-- Excerpt provided follows --
I’m taking a short break before I post the next part of my story, and I apologize for that. That project is giving me a lot of clarity and insight into both myself and my abusers, but it’s emotionally and mentally exhausting, so today’s posts are a bit lighter.
I read an article yesterday by another survivor whose work I really admire (An Upturned Soul) which brought up the question of how you can tell whether a blogger who writes about narcissism is actually a narcissist. It’s an interesting question and one that left me scratching my head and a little bemused. The answer is, you can’t. Not really. There are some clues (which can be found largely in the way the blogger react to comments), but unless you meet the person or are very familiar with their posts and online behavior, there’s really no way to tell for sure. After all, how do you know the blogger isn’t the real narcissist shifting the blame to the “narcissist” who is really the real victim? Here is her article. Make of it what you will, but it does raise intriguing questions. I think as survivors of abuse, we have to suspend disbelief to some degree and just assume the authors on this topic are on the level until we get to know them better. We must assume they are innocent until proven guilty. It’s all we can do.
-- Excerpt provided concluded --
● Required actions:
1/ Why does the author say that today's posts in the blog post are a bit lighter?
2/ From the blog post, return the stretch from "I’m taking a" through "a bit lighter.".
3/ Say whether each statement agrees with the blog post: (a) The author read the article two days ago. (b) Unless you meet the blogger or know their posts and online behavior well, there is no sure way to tell. (c) The story project is giving the author clarity and insight. Answer each with yes or no and quote the words of the blog post that decide it.
-- Extracted data follows --
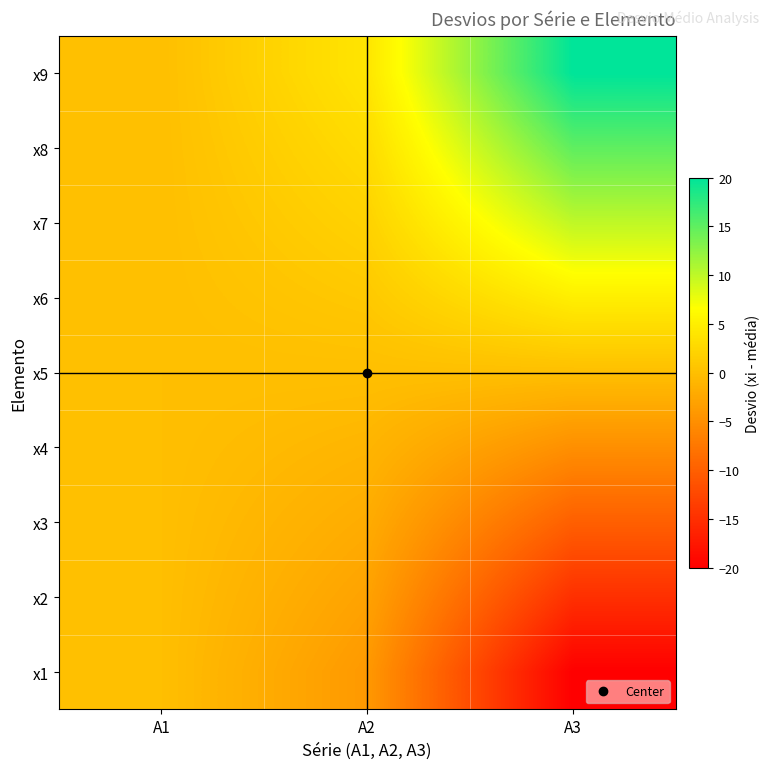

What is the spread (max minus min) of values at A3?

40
-- Extracted data concluded --
-- Extracted data follows --
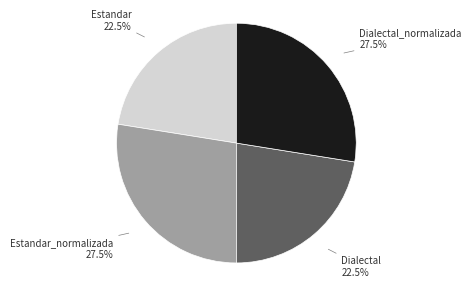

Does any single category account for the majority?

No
-- Extracted data concluded --
● Answers for this exercise:
1/ Because the story project is emotionally and mentally exhausting.

2/
I’m taking a short break before I post the next part of my story, and I apologize for that. That project is giving me a lot of clarity and insight into both myself and my abusers, but it’s emotionally and mentally exhausting, so today’s posts are a bit lighter.

3/
(a) No: "I read an article yesterday"
(b) Yes: "unless you meet the person or are very familiar with their posts and online behavior, there’s really no way to tell for sure"
(c) Yes: "That project is giving me a lot of clarity and insight into both myself and my abusers"